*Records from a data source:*
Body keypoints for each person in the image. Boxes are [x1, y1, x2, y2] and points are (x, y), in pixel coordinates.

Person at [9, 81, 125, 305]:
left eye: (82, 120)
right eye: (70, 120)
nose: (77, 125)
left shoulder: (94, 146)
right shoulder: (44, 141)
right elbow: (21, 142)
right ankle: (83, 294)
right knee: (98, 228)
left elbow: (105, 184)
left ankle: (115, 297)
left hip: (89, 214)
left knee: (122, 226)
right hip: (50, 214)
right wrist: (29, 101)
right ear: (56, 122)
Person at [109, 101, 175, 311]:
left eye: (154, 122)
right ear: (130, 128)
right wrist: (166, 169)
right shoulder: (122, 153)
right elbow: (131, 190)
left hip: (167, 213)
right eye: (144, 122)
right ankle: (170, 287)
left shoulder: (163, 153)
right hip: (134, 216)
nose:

*Exercise goal:*
Write the entries out again in full, exactly as they appear above.

*Solution to the exercise:*
Body keypoints for each person in the image. Boxes are [x1, y1, x2, y2] and points are (x, y), in pixel coordinates.

Person at [9, 81, 125, 305]:
left eye: (82, 120)
right eye: (70, 120)
nose: (77, 125)
left shoulder: (94, 146)
right shoulder: (44, 141)
right elbow: (21, 142)
right ankle: (83, 294)
right knee: (98, 228)
left elbow: (105, 184)
left ankle: (115, 297)
left hip: (89, 214)
left knee: (122, 226)
right hip: (50, 214)
right wrist: (29, 101)
right ear: (56, 122)
Person at [109, 101, 175, 311]:
left eye: (154, 122)
right ear: (130, 128)
right wrist: (166, 169)
right shoulder: (122, 153)
right elbow: (131, 190)
left hip: (167, 213)
right eye: (144, 122)
right ankle: (170, 287)
left shoulder: (163, 153)
right hip: (134, 216)
nose:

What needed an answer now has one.